Maybe it’s come down to a lack of trust and you need to keep an eye on your workers. Are they goofing off? Stealing stuff? Sabotaging?

Maybe it’s a matter of boosting productivity and you think perpetual monitoring will keep your worker bees buzzing. Or perhaps you need an extra layer of protection for your employees.

Whatever the reason, your thoughts turn to a camera system throughout the workplace. You’ve checked your state’s laws and cleared it through HR. You can be Big Brother, Sister, whatever.

But one look at the price tag of a high-tech closed-circuit TV monitoring system, plus installation costs, and those thoughts are tempered. Perhaps phony cameras will do the trick, you think. Heck, the janitor could install them.

Hold it right there.

Before you go on Overstock.com to buy a dozen gutless cameras and a jumbo pack of AAA batteries to keep the red LED lights winking their fibs, consider this scenario:

After installing the faux system, your workplace has the look of a well-scrutinized bank lobby. Your employees fall for it. They feel watched and suddenly they’re getting a lot of work done. But they also feel they and their belongings are secure under the digital gaze. You’ve created a sense of protection. Then, one day one of them claims she was groped by a co-worker and insists the action was caught by one of the cameras. When her attorney asks for the footage, you have to come clean. Cameras do sometimes lie. You’ve duped your employees and provided them with a false sense of security. No telling what that could do to that sexual assault case or your company’s insurance rates for that matter. Plus, now you have the reputation of a fraudster, a label that’s a little hard to shake.

It worked for a while.
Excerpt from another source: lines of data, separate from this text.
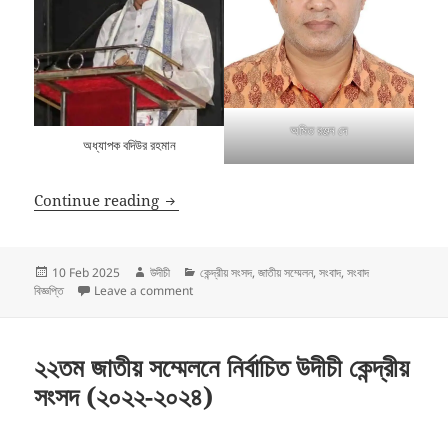
অমিত রঞ্জন দে
অধ্যাপক বদিউর রহমান
উদীচীর ২৩তম জাতীয় সম্মেলন সম্পন্নঃ অধ্যাপক বদিউর রহ
Continue reading
Posted
Author
Categories
10 Feb 2025
উদীচী
কেন্দ্রীয় সংসদ
,
জাতীয় সম্মেলন
,
সংবাদ
,
সংবাদ
on
on উদীচীর ২৩তম জাতীয় সম্মেলন সম্পন্নঃ অধ্যাপক বদিউর রহমান 
বিজ্ঞপ্তি
Leave a comment
২২তম জাতীয় সম্মেলনে নির্বাচিত উদীচী কেন্দ্রীয়
সংসদ (২০২২-২০২৪)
It goosed productivity and deterred most of the employee nonsense, but now it’s a liability on multiple fronts.

If you want to go the employee surveillance route, then get a real system and be straight with them. Tell them it’s to promote professional and responsible behavior, and to maximize safety for all. Avoid terms like “surveillance” and “monitoring.”

Want honest employees? Be honest first.